# vaikuttavin



## Gavril

Hyvää juhannussuununtaita,

On this webpage, I found the sentence



> Paikalle kutsutaan yleisöksi maan vaikuttavimmanblogipalvelun, Puheenvuoron, bloggaajia ja muita yhteiskunnallisista asioista kiinnostuneita lukijoita sekä paikallisia poliitikkoja ja virkamiehiä.



"As an audience, bloggers will be invited from the country's premier[?] blogging service, Puheenvuoro, along with other readers interested in social issues, and local politicians and officials."

Two questions:

1) Is "premier" a good translation of _vaikuttavin _in this context?

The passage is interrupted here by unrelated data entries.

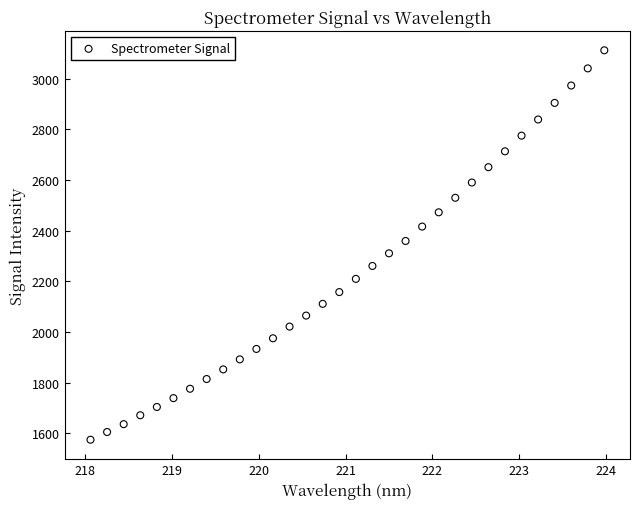

What is the range of X values (max minus min)?

5.9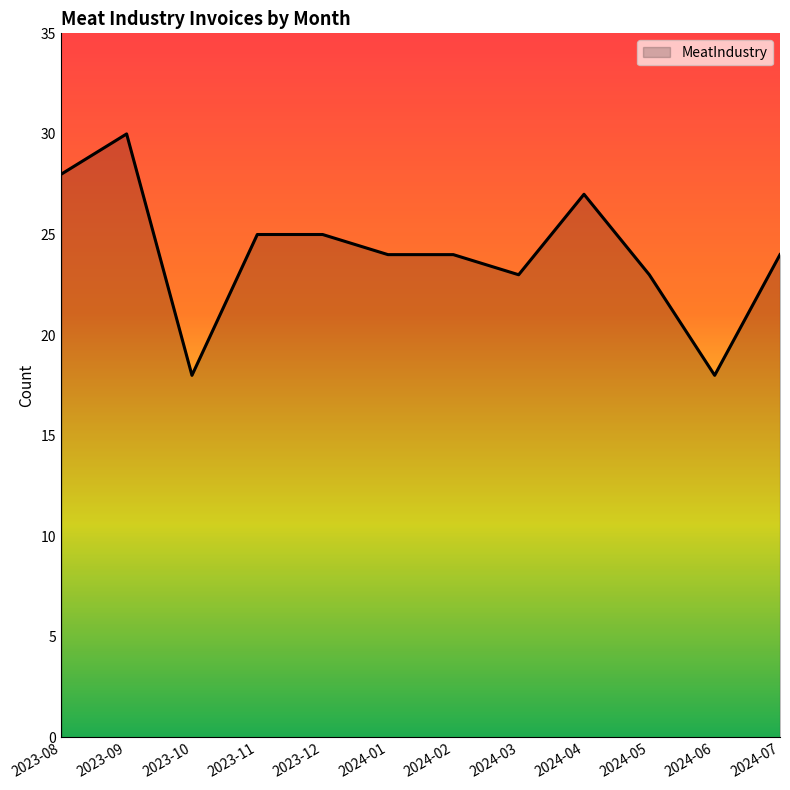

What position from the right is 2024-05?

3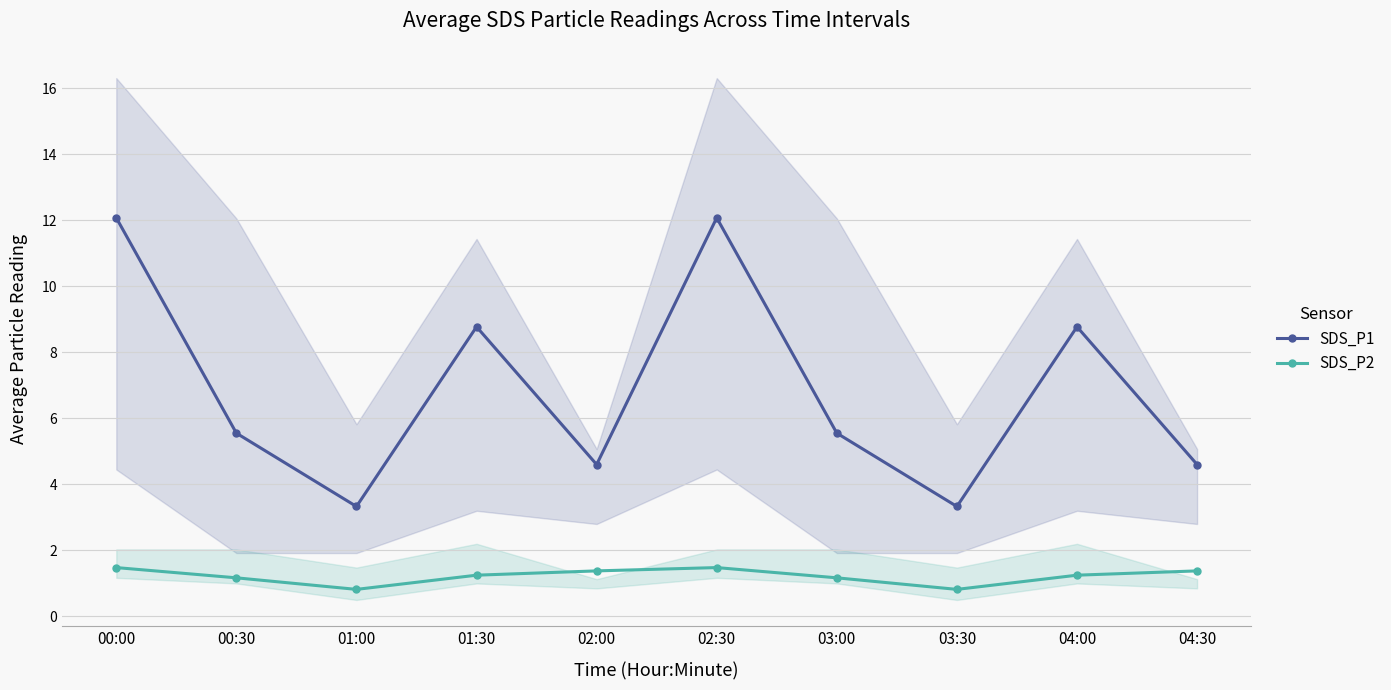

Is the value of SDS_P1 at 04:00 greater than the value of SDS_P2 at 00:00?

Yes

2) Is it also possible to translate _vaikuttavin _as "quite impressive/significant" (_erittäin vaikuttava_), implying that it may not be the single most impressive/significant blog service in Finland?

Kiitos


----------



## hui

> 1) Is "premier" a good translation of _vaikuttavin _in this context?


No. _Puheenvuoro_ is a political blogging service. _Vaikuttavin _is marketing hype using a wordplay_
v__aikuttaja_ = [political] leader / opinion maker
_vaikuttava = _1. effective, 2. impressive).


> 2) Is it also possible to translate _vaikuttavin _as "quite impressive/significant" (_erittäin vaikuttava_), implying that it may not be the single most impressive/significant blog service in Finland?


No.


----------



## Hakro

I'd say that _vaikuttavin_ is simply a wrong word here. Nobody can claim that this blogging service is more impressive/significant/effective/active/prevailing/spectacular/striking/stunning/suggestive etc. than other blogging services. It's just a superlative without arguments. Even the number of bloggers doesn't prove that Puheenvuoro is the most impressive/significant/etc. blogging service in Finland.

(I didn't read Hui's post before sending mine, but I totally agree with Hui.)


----------



## Gavril

Hakro said:


> I'd say that _vaikuttavin_ is simply a wrong word here. Nobody can claim that this blogging service is more impressive/significant/effective/active/prevailing/spectacular/striking/stunning/suggestive etc. than other blogging services. It's just a superlative without arguments.


 
This was part of why I thought that _vaikuttavin _might mean "one of the most significant/ ..." -- it seemed strange to see a superlative claim like this in an Uusi Suomi news article, though maybe this is not so much a news article as a promotional piece. (Still, this is the only Uusi Suomi promotional piece I've read that didn't appear in the Puheenvuoro section.)

Are there any contexts in which _vaikuttavin _could mean "mitä vaikuttavin" or "vaikuttavimpiin kuuluva"?

(Yhdysvaltalaisissa lehdissä on yleistä, että tällaiset "mainoksen"-tapaiset jutut (joihin edellä mainittu Usari-juttu näyttää kuuluvan) ilmestyvät lehden päätoimittajan kirjoittamana kolumnina. Esim. kun lehti tuo esiin uuden palvelun tilaajille, tai tietyt toimittajat ovat kiertueella, palvelu/kiertue ilmoitetaan ja kuvataan usein "Editor's corner"/"Letter from the editor"/jne.-otsikolla julkaistulla palstalla. Onko tämä yleistä käytäntöä suomalaisissakin lehdissä?)


----------